Dog Training, Tips, Tricks, and Plenty of Good Advice


Cabin Fever

Not all dogs get out and enjoy winter weather like this guy! So, we thought it might be good to post the following article about cabin fever:

Going inside – and staying there – provides physical protection from the elements, but also opens the door to a mental hazard: boredom. A bored dog can wreak considerable havoc on his household in the form of excessive barking, hyperactivity, and destructiveness. Worse still, if the dog’s efforts to relieve his boredom prompt him to partake of poisonous plants or other toxic substances, he’ll need immediate veterinary attention, and you are likely to face a significant bill.

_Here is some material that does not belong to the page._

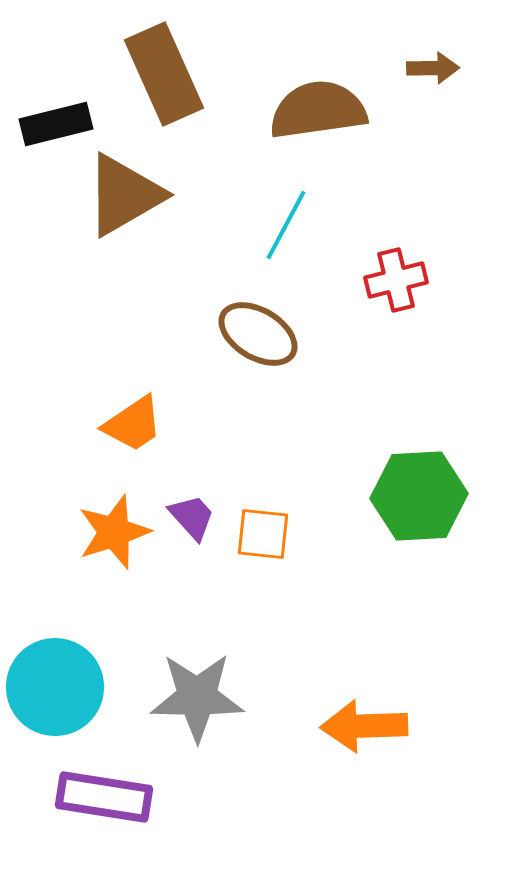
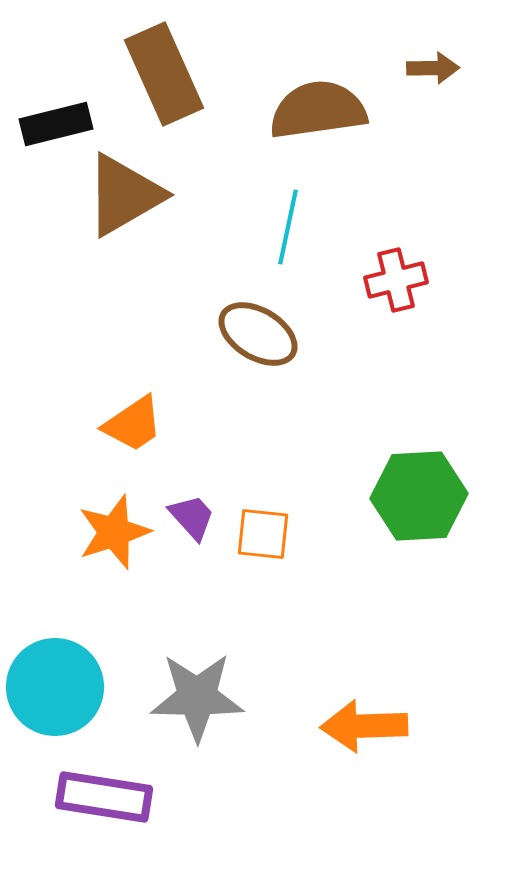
cyan line: moved 2 px right, 2 px down; rotated 16 degrees counterclockwise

To prevent such occurrences, be sure to dog-proof your home; in other words, put any toxic, hazardous, or other forbidden items beyond your dog’s reach. Then, find ways to provide your dog with plenty of indoor physical and mental exercise. Here are some activities that you and your dog can do together indoors to help the two of you stay sane:

  • Fetch:

A rousing game of fetch – particularly if it requires your dog to go up and down some stairs a few times – can give him a good physical work out.

  • Tug-of-war:

As long as you are not having aggression problems with your dog, a good tug session can siphon off considerable excess canine energy. Rules of the game: The person needs to start the game, the person needs to end the game, and most of the time the person needs to win the game.

  • Hide the toy:

To give your dog a mental workout, try hiding a toy or treat and then directing him to find it. Hold the item for him to see, then place him in another room so he can’t see where you hide the object. Once you’ve hidden the toy, allow him to come out and look for it. When teaching this game, put the toy or treat in plain sight, gradually increase the difficulty until your dog understands how to look for it.

Source: The Family Dog

Teaching Get It

What it means:

Run quickly, and get that thing..

Verbal command – “Get it!” or “Fetch”
Tone of voice – Encouraging, exciting
Hand signal – Point in the appropriate direction

Body Language:

Excited, happy.

Enforcing the command:

Have your puppy on leash, sitting or standing next to you. In your right hand have something (treat or toy) that your puppy is interested in. Toss the item out in front of your puppy. As you toss it, give the command “Get it!”.

How far?

In the beginning, don’t send your puppy out farther than 6 feet or so. As soon as your puppy begins to understand, you can begin to increase the distance.

Do’s and Don’ts:

GO OVERBOARD WITH PRAISE, especially in the beginning. This should be FUN. Motivation will be the key to willing compliance. If your puppy seems unsure, let him sniff the treat or get excited about the toy. The item you use MUST be something your puppy wants.

What your puppy learns:

Cooperation in the context of a game. This command can be used as a reward for good obedience, and lays the foundation for retrieving, tricks, and also helps teach your puppy that active obedience can be fun and rewarding. It also helps to instill greater focus on you, the owner, and is a great way to bond with your puppy.